Mike, my honorary brother, I love you so much. I’m so sorry you’re gone. I’ll never meet another person like you, and I’ll never forget you. You made me a better artist, and you made me a better person. I’m better for having known you. I’ll try to be the best I can be, just like you would have expected.

Those of you who followed From Draenor with Love know that the site hasn’t been working for a few years now. Mike and I struggled with the technical aspect of running a site together, and it got hacked and we never got it working again. Our mutual friend Sean has been able to get a site working in the last week, I haven’t shared it publicly yet because I wanted to give him a chance to get it going. Right now there’s a landing page here: From Draenor With Love. As Mike passed away unexpectedly, the last week has been pretty awful for all of the people who loved him (and there are a lot). I am writing this post about what Mike was to me, but there could be 100 posts like it written by different people. That’s the kind of person he was. I was really floundering with my grief. I’ve never lost anyone so close to me, never lost someone I considered a best friend. Another of Mike’s friends, Tommy, told me that when he lost a friend he wrote a song about it and it helped him. My version of that is to write this, and also to literally haul my Cintiq out of storage so that I could make one last page of FDWL. It hasn’t been added to the site yet, but eventually it will live on the last page. It is, as you can imagine, deeply personal. I hope sharing it is cathartic to someone, at least it has helped me.

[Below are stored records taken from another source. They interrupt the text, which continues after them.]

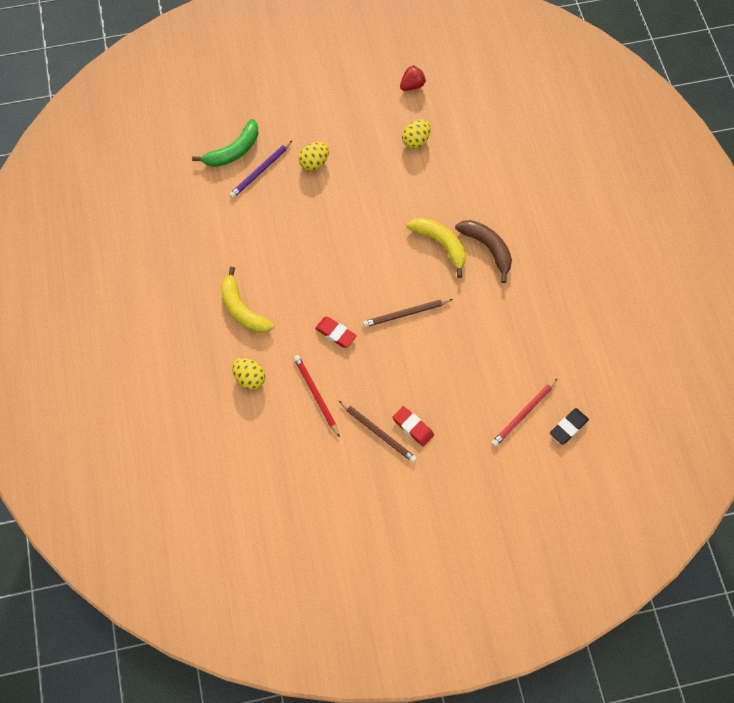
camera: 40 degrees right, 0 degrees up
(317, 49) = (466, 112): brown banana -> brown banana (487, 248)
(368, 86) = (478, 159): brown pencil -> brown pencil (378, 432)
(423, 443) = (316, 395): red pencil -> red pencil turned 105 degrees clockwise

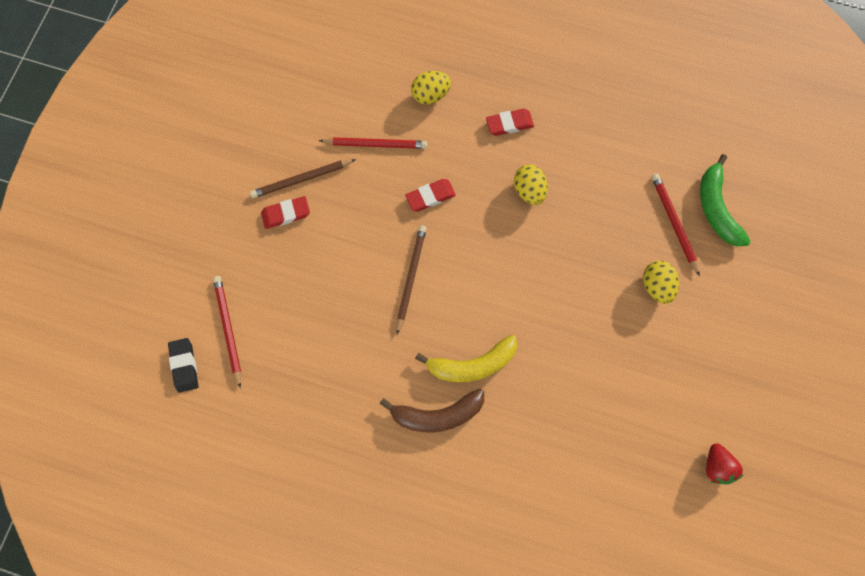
camera: 120 degrees right, 10 degrees up
(242, 310) = (509, 124): yellow banana -> red eraser
(260, 171) = (673, 223): purple pencil -> red pencil
(416, 141) = (628, 419): yellow egg -> yellow egg (528, 190)

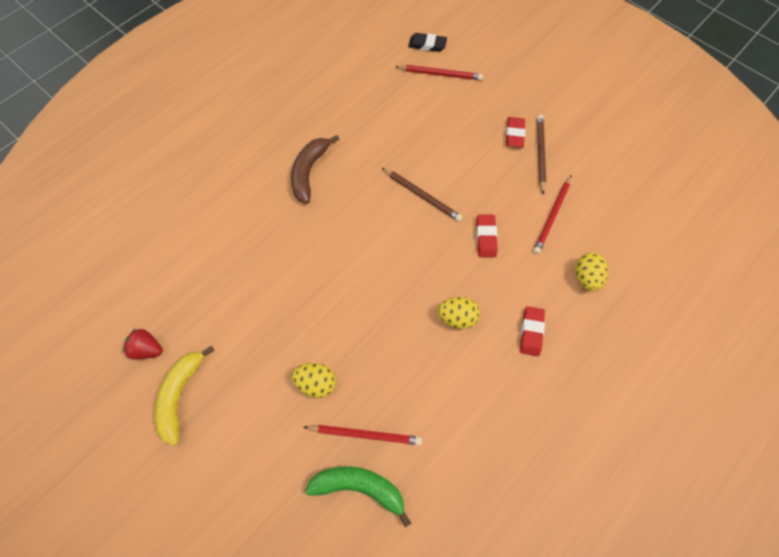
camera: 115 degrees right, 10 degrees down
(472, 364) = (332, 209): yellow banana -> yellow banana (180, 395)

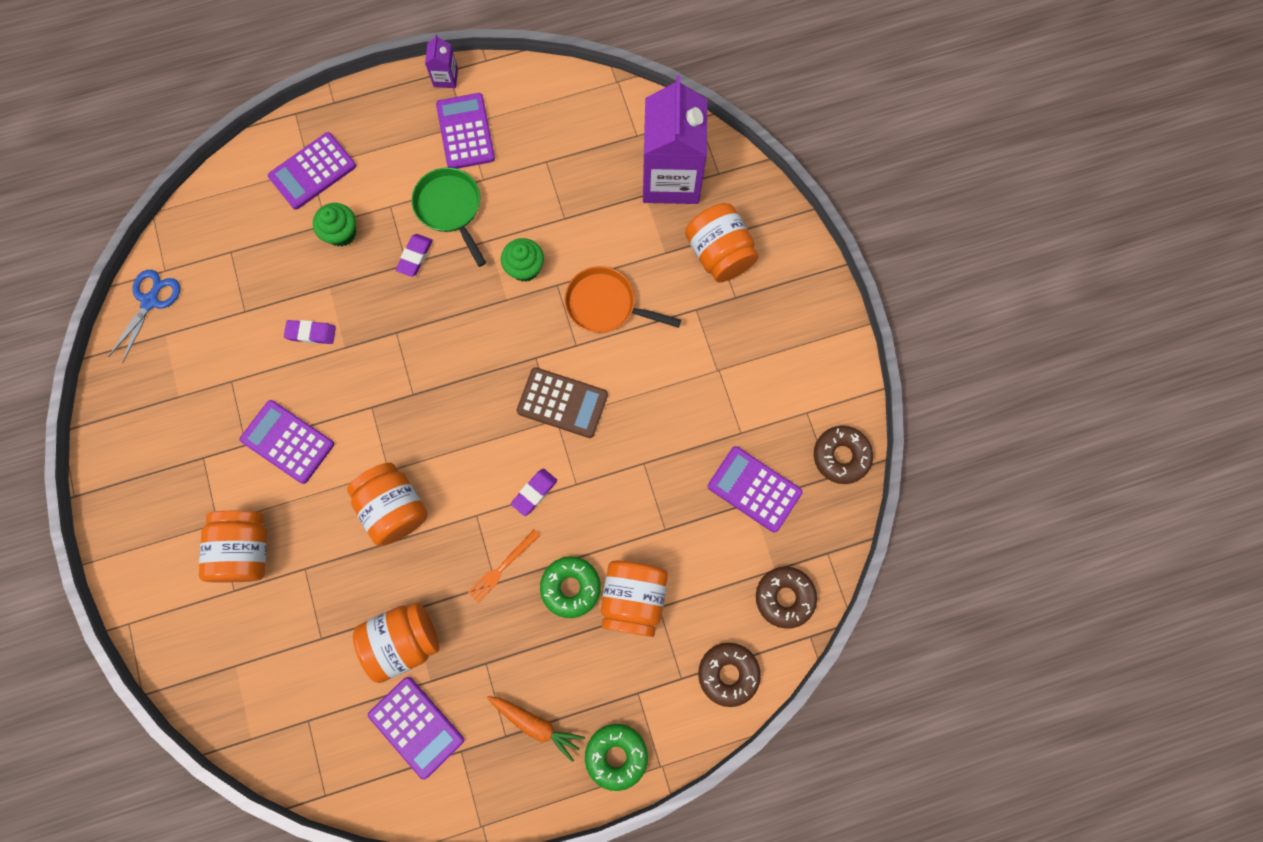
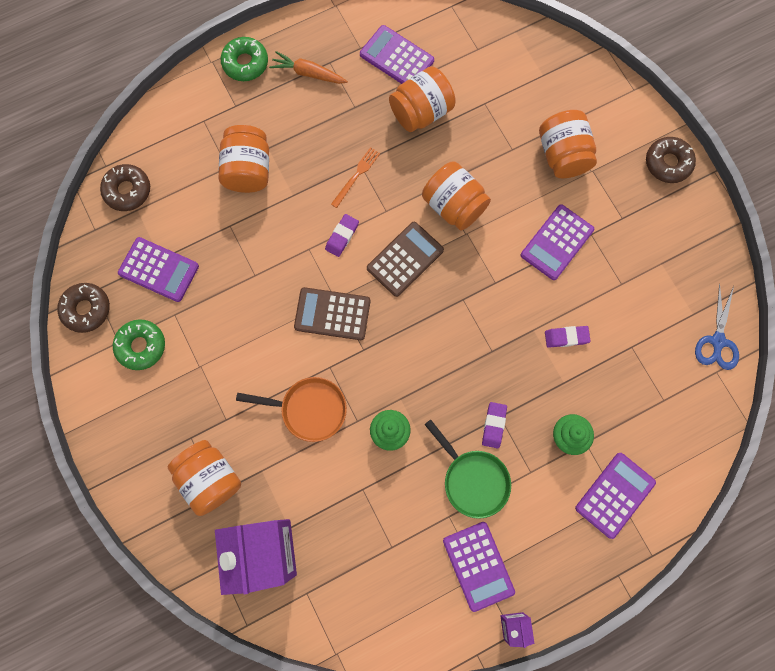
camera: 170 degrees right, 0 degrees up
(288, 441) = (557, 242): purple calculator -> purple calculator turned 105 degrees clockwise
(467, 452) = (405, 259): none -> brown calculator
(571, 587) = (299, 170): green donut -> green donut (141, 346)
(728, 674) = (167, 129): brown donut -> brown donut (668, 163)

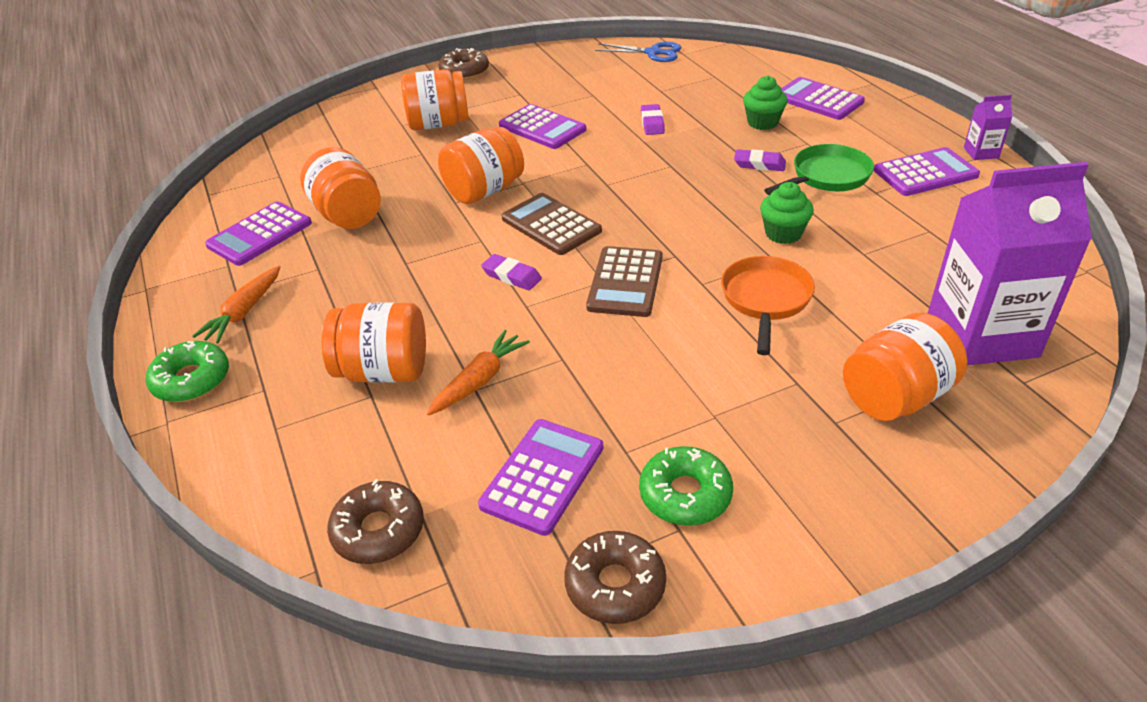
camera: 85 degrees left, 35 degrees down
(237, 227) = (479, 380): none -> orange carrot
(356, 176) = (423, 265): orange fork -> none

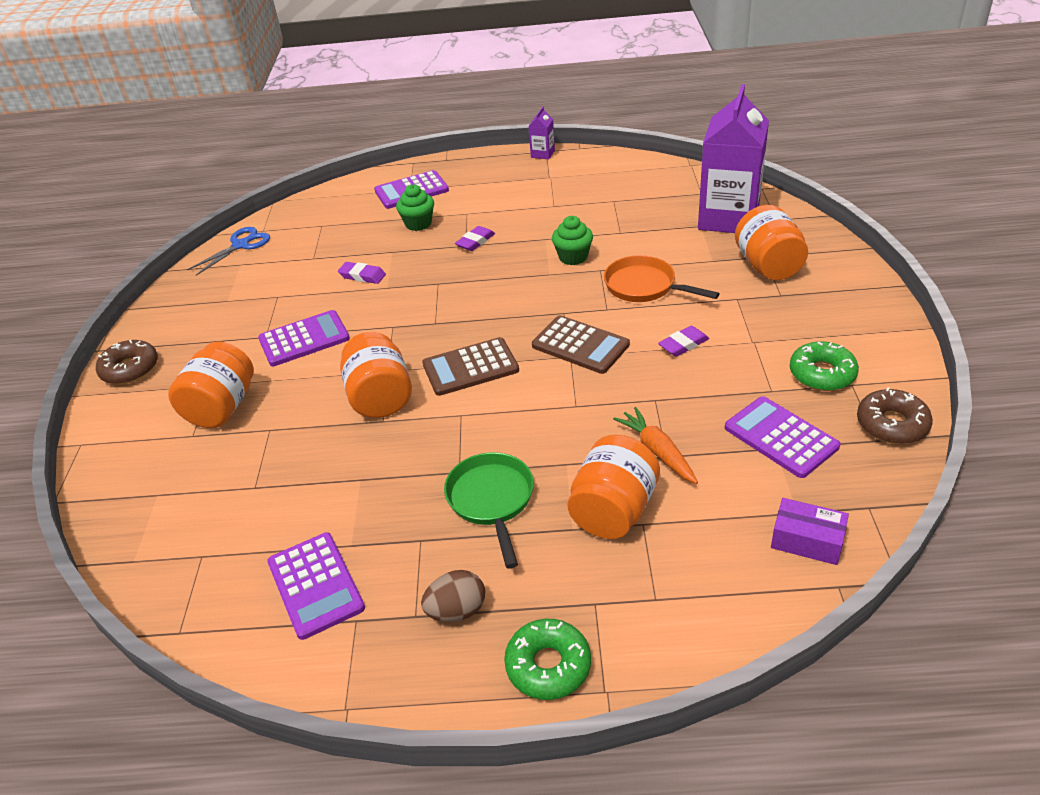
camera: 65 degrees left, 0 degrees up
(244, 312) = (457, 611): orange carrot -> brown egg
(348, 215) = (339, 504): orange jar -> none
(378, 530) = (807, 540): brown donut -> purple box
(511, 276) = (528, 406): purple eraser -> purple eraser (683, 344)
(826, 177) = (518, 219): green pan -> green pan (492, 501)
(925, 173) = (548, 181): purple calculator -> none

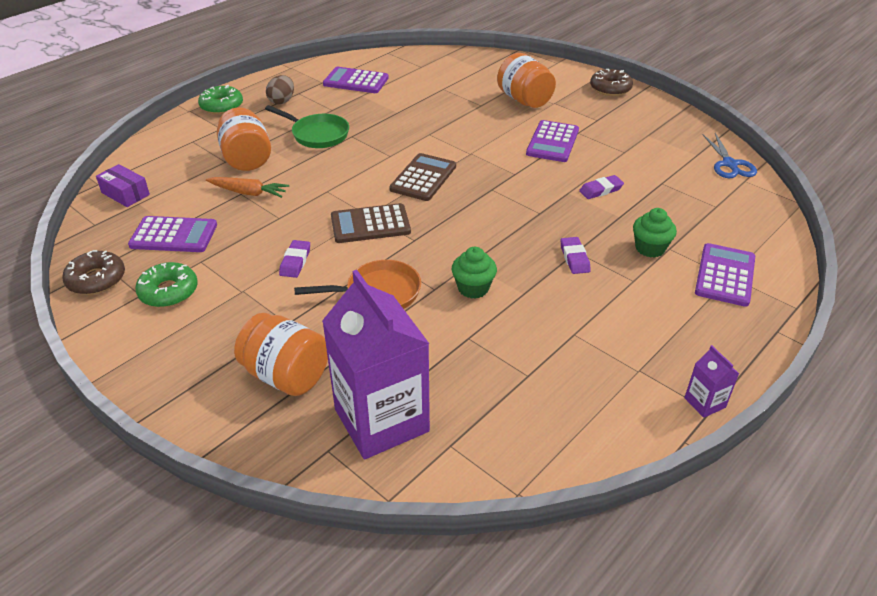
camera: 130 degrees right, 0 degrees up
(380, 397) = (449, 141): orange jar -> none
(807, 540) = (125, 194): purple box -> purple box turned 60 degrees clockwise

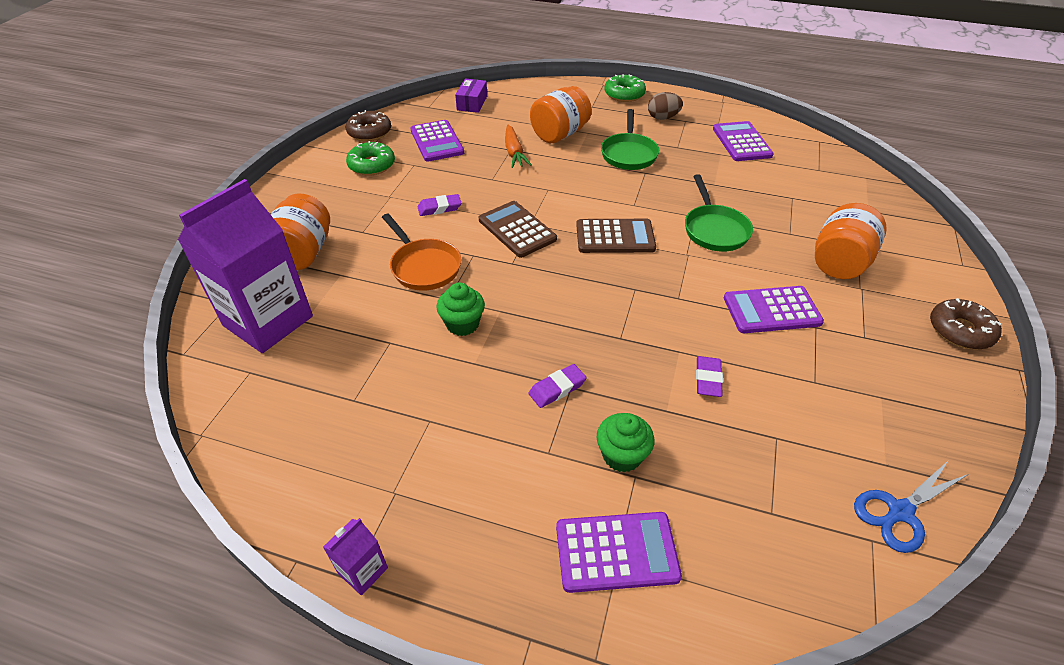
camera: 65 degrees right, 5 degrees up
(452, 132) = (714, 229): none -> green pan
(601, 190) = (708, 379): purple eraser -> purple eraser turned 60 degrees clockwise

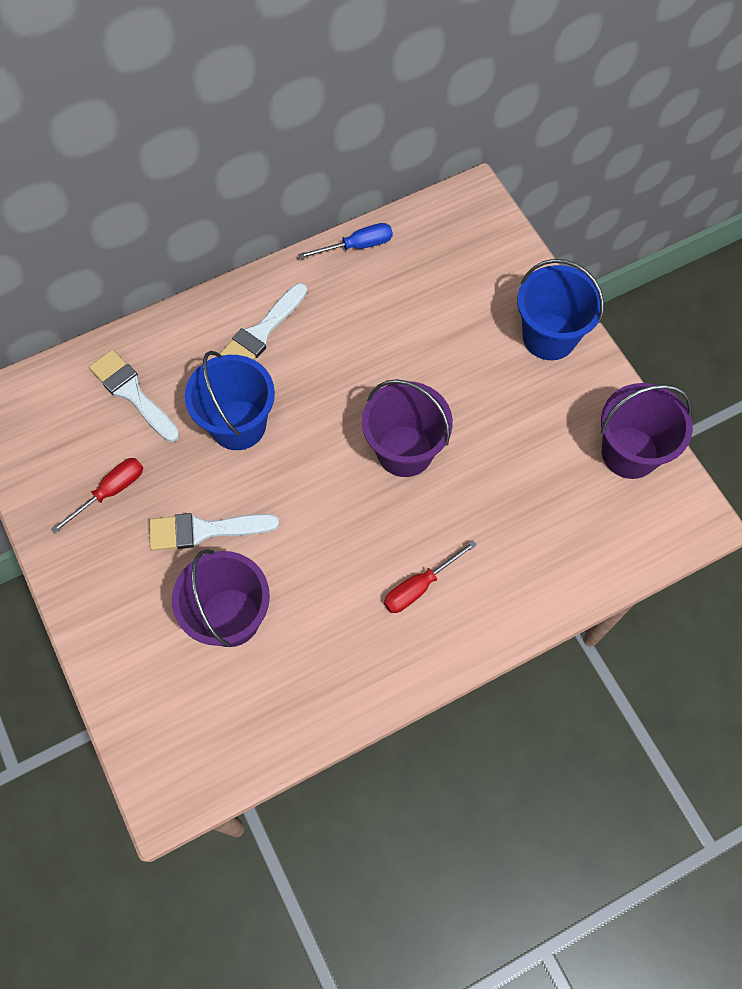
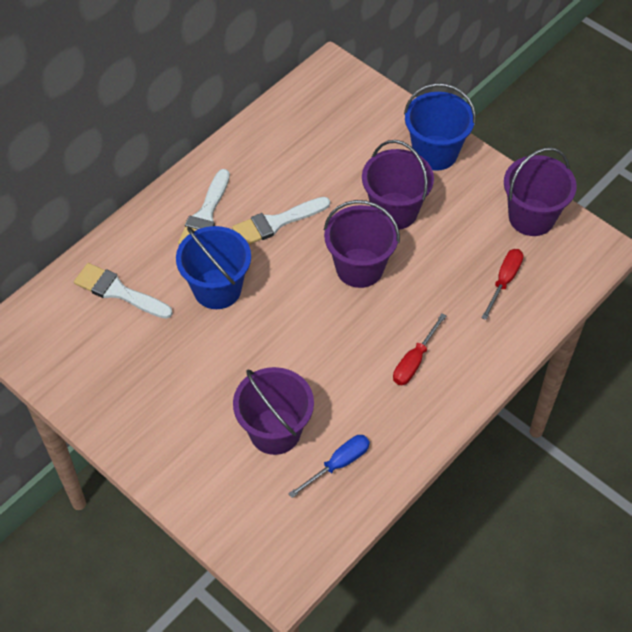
camera: 20 degrees left, 10 degrees down
(110, 492) = (134, 370): red screwdriver -> red screwdriver (504, 281)
(205, 530) = (225, 374): white brush -> white brush (276, 222)
(357, 246) = (255, 129): blue screwdriver -> blue screwdriver (338, 464)
(473, 394) = (394, 211): none -> purple bucket

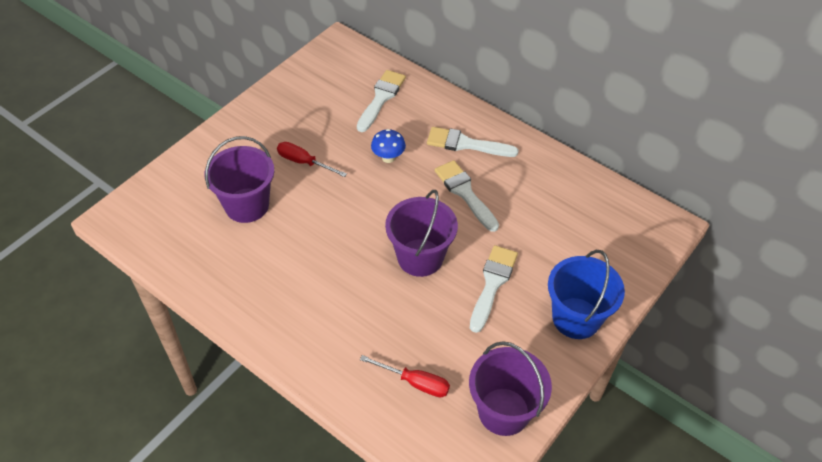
camera: 85 degrees right, 5 degrees down
(217, 289) = (388, 158): blue bucket -> blue mushroom
(338, 464) = (212, 250): blue screwdriver -> none
(394, 211) = (492, 284): purple bucket -> white brush
(414, 361) = (316, 304): red screwdriver -> red screwdriver (304, 162)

Making the very last page of FDWL without him was terrible. I did so many sketches. I asked for other opinions about my idea, but the one person I really wanted to ask – I couldn’t. Also, Mike loved to make people feel deeply. Check out his Letters From A Shattered World if you need proof. He loved to do it with FDWL too. Without spoilers, every time there was a major revelation or event he was cackling with glee. If something was sad, he wanted it to be gut-wrenchingly sad. He wanted to leave the reader devastated. So, I give you the last page of FDWL. I did the best I could. I could almost hear him with me the whole time as I was working on it. When I added the first colours, I showed it to Voss. “What do you think?” “Oh shit,” he said. I don’t know what I’m going to do without him. I don’t know who I am without him. There’s a few pages of FDWL towards the end that absolutely shattered me this week. It’s as if the theme of the comic itself, and the things that Rades says to Vid, are speaking directly to me. This was the only way I could conceive of adding anything to the comic. A last footnote in honour of my friend. I’m not sorry if it makes someone else cry (it made me cry). It’s what Mike would have wanted. As always, brother, I did my best. I hope I made you proud. It’ll never be the same without you.